Это было предельно понятное, но политически рискованное послание. В течение следующих сорока минут президент не только пытался перешагнуть через пропасть длиной в сорок лет извращенной истории, забвения традиций и национального наследия, но и призывал вернуться к нормальному положению дел, чтобы пережитки недавнего прошлого больше не оскорбляли человеческие чувства. Однако этим он открыл ящик Пандоры.
Гавел начал с описания изменений, которые он планировал произвести в собственной канцелярии, в Пражском Граде и на посту президента в целом. Более десяти минут он уделил составу своей команды, графику своих поездок в ближайшие несколько месяцев, планам придания нового облика интерьерам Града (включая подробности, связанные с меблировкой и оборудованием ванных комнат), введения новой формы почетного караула и превращения Града в «привлекательный европейский культурный и духовный центр»[814].
Все это звучало оригинально, свежо и немного наивно. Смягчающим обстоятельством для Гавела и его команды служило то, что ни у кого из них не было никакого опыта общения с парламентом. Депутаты – даже унаследованное от прежнего режима их унылое большинство, привыкшее играть роль мебели, которую можно произвольно переставлять с места на место, – ожидали похвал, просьб, уговоров и заигрывания. Вместо этого с ними делились чьими-то планами весенней генеральной уборки, что не произвело на них особо сильного впечатления. А после этого Гавел, который до того мягко предложил парламенту принять закон о выборах, закрепляющий приоритетную роль порядочных и способных независимых кандидатов по сравнению с политическими партиями, словно бросил в публику гранату. Ссылаясь на свое право законодательной инициативы, он представил проект закона, которым вместо названия Чехословацкая Социалистическая Республика возвращалось довоенное название страны – Чехословацкая Республика – и в соответствии с этим изменялись геральдические символы государства.
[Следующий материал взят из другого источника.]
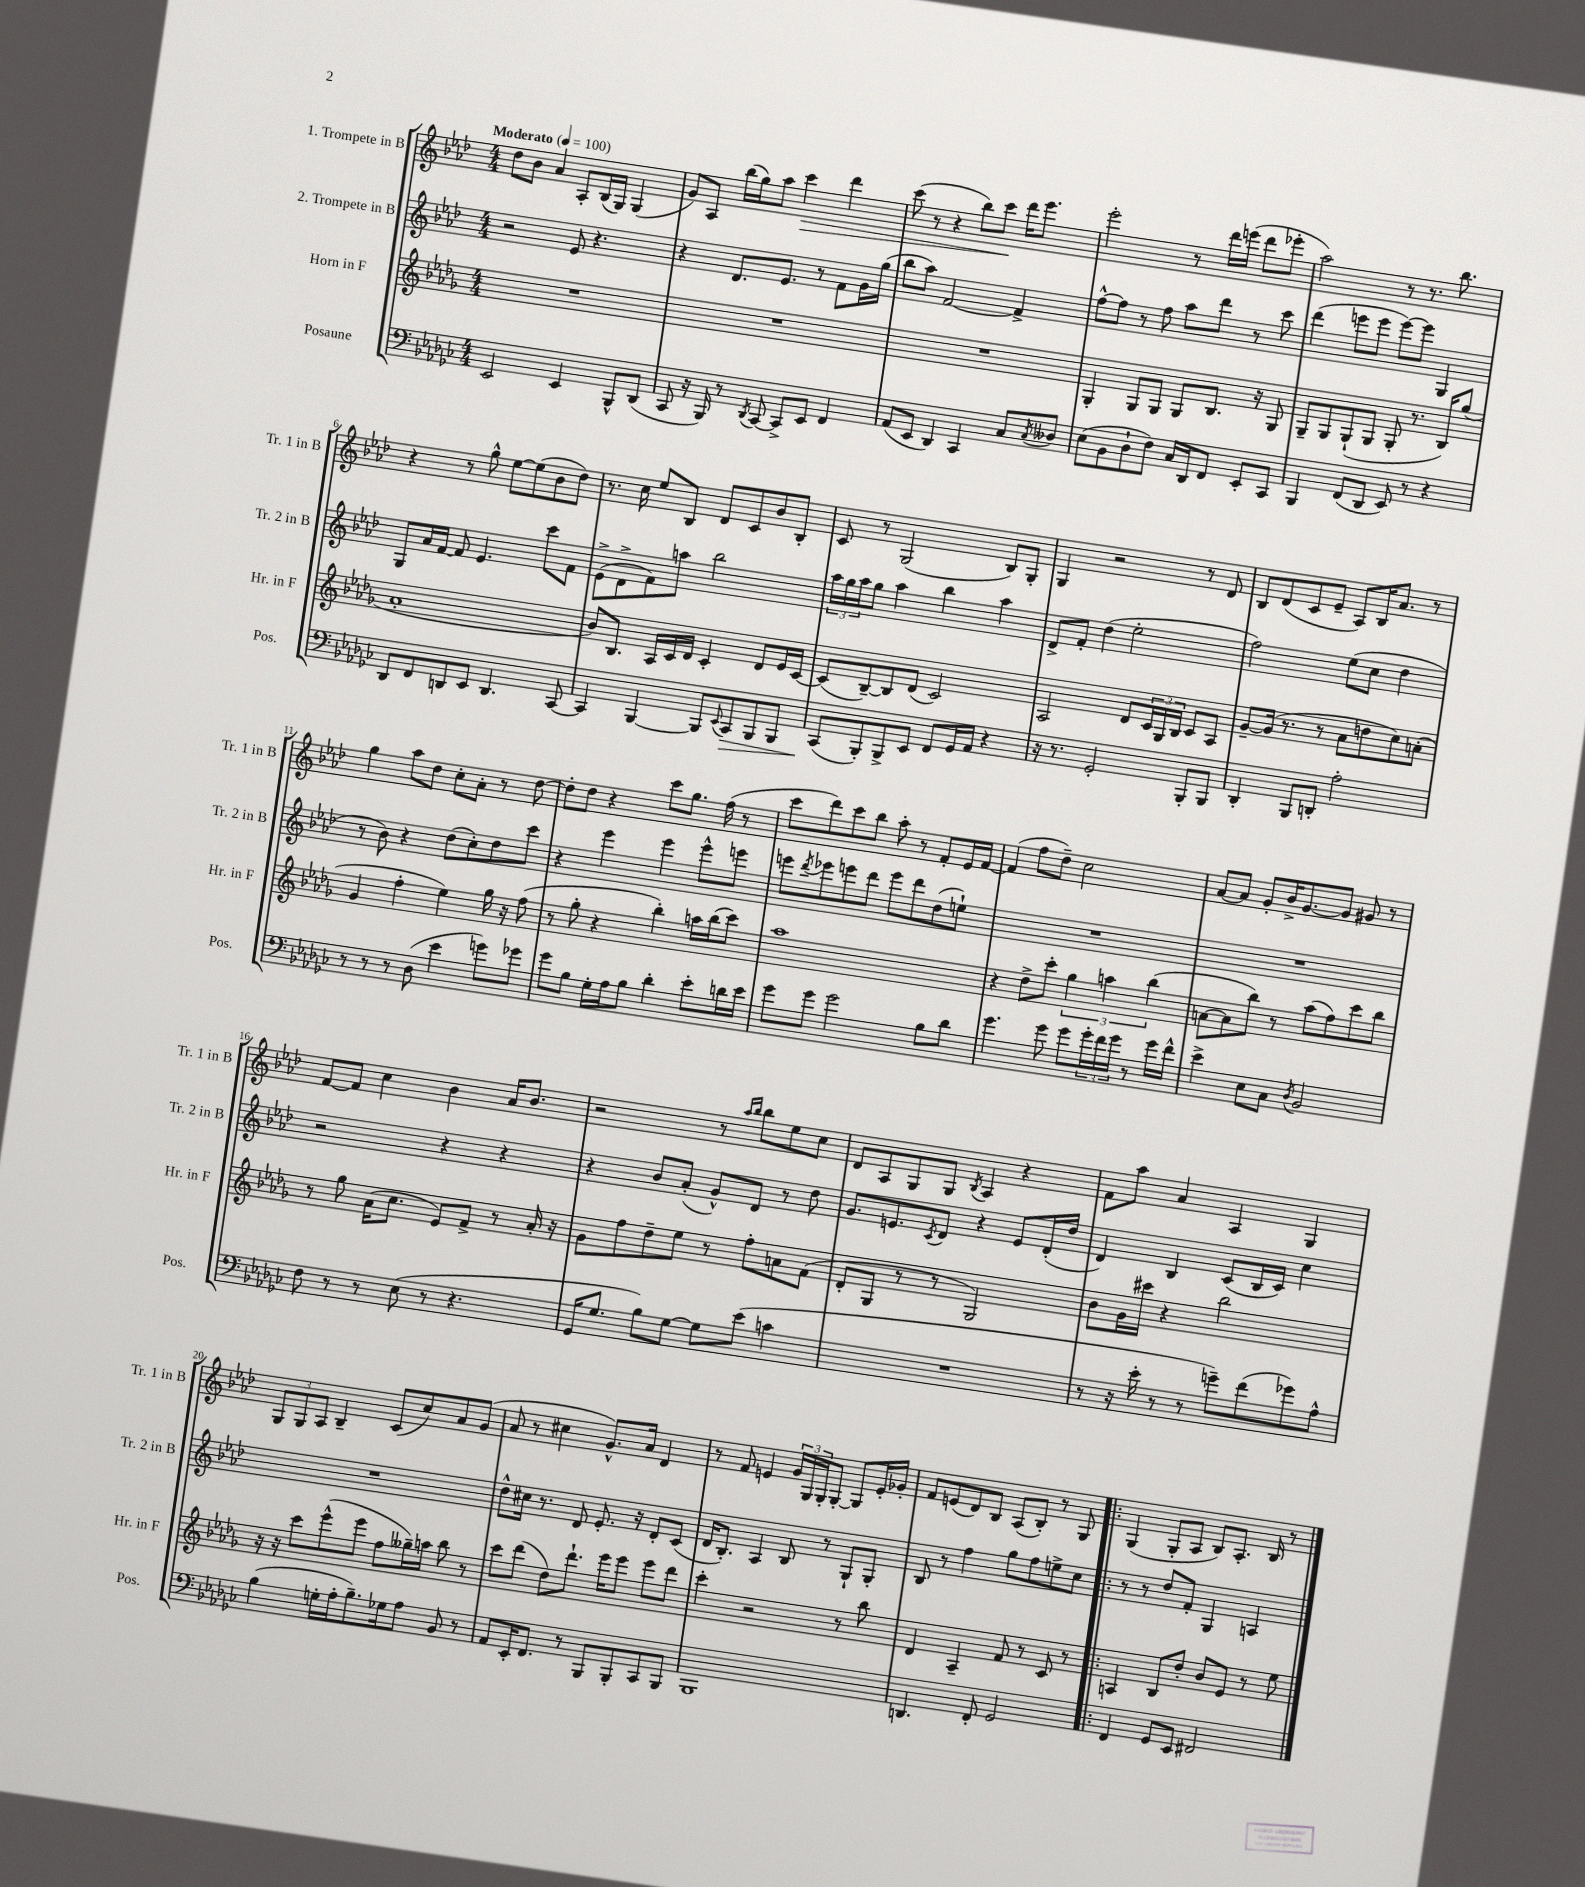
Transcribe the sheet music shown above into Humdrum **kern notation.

**kern	**kern	**kern	**kern
*staff4	*staff3	*staff2	*staff1
*clefF4	*clefG2	*clefG2	*clefG2
*k[b-e-a-d-g-c-]	*k[b-e-a-d-g-]	*k[b-e-a-d-]	*k[b-e-a-d-]
*M4/4	*M4/4	*M4/4	*M4/4
*MM100	*MM100	*MM100	*MM100
2EE-	1r	2r	8dd-
.	.	.	8b-
.	.	.	4a-
4EE-	.	8e-	8A-'
.	.	4.r	(16B-
.	.	.	16G)
8BBB-^^	.	.	(4G
(8DD-	.	.	.
=	=	=	=
8CC-	1r	4r	8g)
16r	.	.	8A-
16BBB-)	.	.	.
8r	.	8.d-	(16bb-
.	.	.	16gg)
8qDD-	.	.	.
[8CC-	.	.	8aa-
.	.	8.e-	.
8CC-^]	.	.	4ccc
8EE-	.	8r	.
4FF	.	8f	4ddd-
.	.	16g	.
.	.	(16gg	.
=	=	=	=
(8AA-	1r	8bb-	(8ccc
8EE-	.	8aa-)	8r
4DD-)	.	[2f	4r
4CC-	.	.	8bb-)
.	.	.	8ccc
8C-	.	4f^]	16ddd-
.	.	.	8.eee-
8qC-	.	.	.
8D--	.	.	.
=	=	=	=
(8E-	4G-'	[8ff^^	2eee-'
8BB-	.	8ff]	.
8D-`	8G-	8r	.
8F)	8G-	8ff	.
16C-	8G-	8aa-	8r
16DD-	.	.	.
8FF	8.B-	8ddd-	16ddd-
.	.	.	(16eee
8EE-'	.	8r	8ddd-
.	16r	.	.
8CC-	8G-	8ccc	8eee-'
=	=	=	=
4BBB-	8G-~	(4ddd-	2aa-)
.	8G-	.	.
(8FF	(8G-`	8eee	.
8DD-	8G-	8eee	.
8EE-)	8G-'	[8eee)	8r
8r	8.r	8eee]	8.r
4r	.	4G	.
.	16B-)	.	8.bb-
.	(8gg-	.	.
=	=	=	=
8DD-	1a-'	8G	4r
8FF	.	16a-	.
.	.	[16f	.
8DD	.	8f]	8r
8EE-	.	4.e-	8gg^^
4.DD	.	.	[8ee-
.	.	.	(8ee-]
.	.	8ccc	8b-
[8CC-	.	8f	8dd-)
=	=	=	=
4CC-]	8b-)	(8e-^	8.r
.	8.B-	8d-^	.
.	.	.	16cc
[4BBB-	.	8f)	8ee-
.	16A-	.	.
.	16c	8aa	8B-
.	16d-	.	.
8BBB-]	4c'	2bb-	8d-
8qqEE-	.	.	.
8CC-	.	.	8c
8BBB-	8d-	.	8b-
8BBB-	16e-	.	8B-'
.	[16c	.	.
=	=	=	=
(8CC-	(8c]	24aa-	8c
.	.	24gg	.
.	.	24aa-	.
8BBB-')	[8B-~)	8gg	8r
8BBB-^	8B-]	4aa-	(2G
8EE-	(8d-	.	.
8FF	2c)	4bb-	.
16GG-	.	.	.
16AA-	.	.	.
4r	.	4aa-	8B-)
.	.	.	8G'
=	=	=	=
16r	2A-	8d-^	4G
8.r	.	.	.
.	.	8f'	.
2GG-'	.	(4dd-	2r
.	8d-	2ee-'	.
.	24c	.	.
.	24G-	.	.
.	24B-	.	.
8BBB-'	8c	.	8r
8BBB-	8A-	.	8d-
=	=	=	=
4DD-'	[8g-~	2ff)	8B-
.	(16g-]	.	(8d-
.	8.r	.	.
8BBB-	.	.	8c
8DD'	8r	.	8e-~
2A-'	8a-	(8ee-	8A-)
.	8dd	8cc	16B-
.	.	.	8.a-
.	8cc)	4dd-	.
.	(8a'	.	8r
=	=	=	=
8r	4g-	8r	4gg
8r	.	8b-)	.
8r	4ff'	4r	8aa-
(8D-	.	.	8dd-
4e-	4ee-)	(8dd-	8cc'
.	.	8cc')	8a-'
8g)	16gg-	8dd-	8r
.	16r	.	.
8g-	(8ff	8ccc	[8dd-
=	=	=	=
8g-	8r	4r	8dd-']
8B-	8gg-'	.	8dd-
16G-'	4r	4eee-	4r
16A-	.	.	.
8B-	.	.	.
4d-'	4bb-')	4eee-	8ccc
.	.	.	8.gg
8e-'	16aa	8eee-^^	.
.	(16bb-	.	(16ff
16d	8ccc)	8eee	8r
16e-	.	.	.
=	=	=	=
8g-	1aa-	8eee	8ccc
.	.	8qddd-	.
8g-	.	8eee-	8ddd-)
2g-	.	8eee	8ccc
.	.	8ddd-	8bb-
.	.	8eee	8aa-'
.	.	8ddd-	8r
8B-	.	(8dd-	8f'
8d-	.	8ee`)	16e-
.	.	.	[16f
=	=	=	=
4.g-	4r	1r	(4f]
.	8dd-^	.	8ff
8g-	8ccc'	.	8dd-~)
8g-	6gg-	.	2cc
24g-'	.	.	.
24f	6aa	.	.
24g-	.	.	.
8r	.	.	.
.	(6bb-	.	.
16g-	.	.	.
16f^^	.	.	.
=	=	=	=
4e-^	[8a	1r	[8a-
.	8a]	.	8a-]
8E-	8bb-)	.	8g'
8C-	8r	.	16b-^
.	.	.	[8.g
8qD-	.	.	.
2BB-	(8aa-	.	.
.	8ff)	.	8g]
.	8ccc	.	8g#
.	8bb-	.	8r
=	=	=	=
8F	8r	2r	[8f
8r	8gg-	.	8f]
8r	(16a-	.	4cc
.	8.cc	.	.
(8E-	.	.	.
8r	8e-)	4r	4b-
4.r	8f^	.	.
.	8r	4r	16a-
.	.	.	8.b-
.	16a-'	.	.
.	16r	.	.
=	=	=	=
16GG-	8g-	4r	2r
8.G-	.	.	.
.	8ff	.	.
8B-)	8dd-~	8b-	.
[8G-	8ee-	(8a-'	.
8G-]	8r	8g^^)	8r
.	.	.	16qqaa-
.	.	.	16qqbb-
(8e-	8ff'	8d-	8bb-
4c	8a	8r	8ee-
.	(8f	8dd-	8cc
=	=	=	=
1r	8d-'	8.g	8d-
.	8G-	.	8A-
.	.	8.e	.
.	8r	.	8G
.	.	8qc	.
.	8r	8d-	8G
.	.	.	8qB-
.	2G-)	4r	4A-
.	.	8e	4r
.	.	(16d-'	.
.	.	16dd-	.
=	=	=	=
8r	8b-	4d-)	8f
16r	16g-	.	8aa-
16e-'	16ccc#	.	.
8r	4r	4B-	4a-
8r	.	.	.
8g~)	2bb-	(8c	4A-
(8f	.	16B-	.
.	.	16c)	.
8g-)	.	4cc	4G
8A-^^	.	.	.
=	=	=	=
(4B-	16r	1r	12G
.	16r	.	.
.	.	.	12G
.	8ccc	.	.
.	.	.	12A-
16G'	(8eee-^^	.	4B-~
16A-'	.	.	.
8.B-~)	8eee-	.	.
.	8ff	.	(8c
16G-	.	.	.
8A-	16gg--~)	.	8cc)
.	16aa	.	.
8BB-	8bb-	.	8a-
8r	8r	.	(8g
=	=	=	=
8AA-	8ccc	8dd-^^	8a-
16EE-'	(8ddd-	16cc#	8r
8.FF	.	8.r	.
.	8dd-)	.	4cc#
8r	8.ddd-`	8d-	.
8BBB-	.	8.e-'	8.g^^)
.	16eee-	.	.
8BBB-'	8eee-	.	.
.	.	16r	16a-
8CC-	8eee-	8d-'	4d-
8BBB-	8ddd-	(8c	.
=	=	=	=
1BBB-	4ccc'	16d-	8r
.	.	8.B-')	.
.	.	.	8f
.	2r	4A-	4e
.	.	8B-	24g
.	.	.	24G
.	.	.	24G'
.	.	8r	[8G'
.	8r	8G`	8G]
.	8bb-	8G'	16e'
.	.	.	16g-'
=	=	=	=
4.DD	4d-	8B-	8f
.	.	8r	(8e
.	4A-~	4ff	8d-)
8FF'	.	.	8B-
2GG-	8f	8gg	(8A-
.	8r	8ff	8B-')
.	8c	8ee^	8r
.	8r	8cc	8G
=!|:	=!|:	=!|:	=!|:
4FF	4A	8r	(4G
.	.	8r	.
8GG-	8B-	8dd-	8G'
8EE-	8dd-'	8f'	8A-
2FF#	8b-	4G	8B-)
.	8e-	.	8.A-'
.	8r	4A	.
.	.	.	16B-
.	8ee-	.	8r
==	==	==	==
*-	*-	*-	*-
Депутаты насторожились. Весь предыдущий месяц они провели в мучительных, но, в сущности, безнадежных попытках навесить демократические принципы на достаточно неопределенно сформулированные, но определенно тоталитарные конституцию и законы.
Чего стоил хотя бы тяжелый и неблагодарный труд прописывания в Гражданском кодексе юридических оснований частного предпринимательства, которое согласно Уголовному кодексу все еще могло считаться преступлением. В Федеральном собрании до тех пор было очень мало юристов, а еще меньше – мыслителей. Но вот наконец появилось нечто такое, за что депутаты могли уцепиться, что им было понятно и с чем они могли что-то поделать. И они принялись за работу.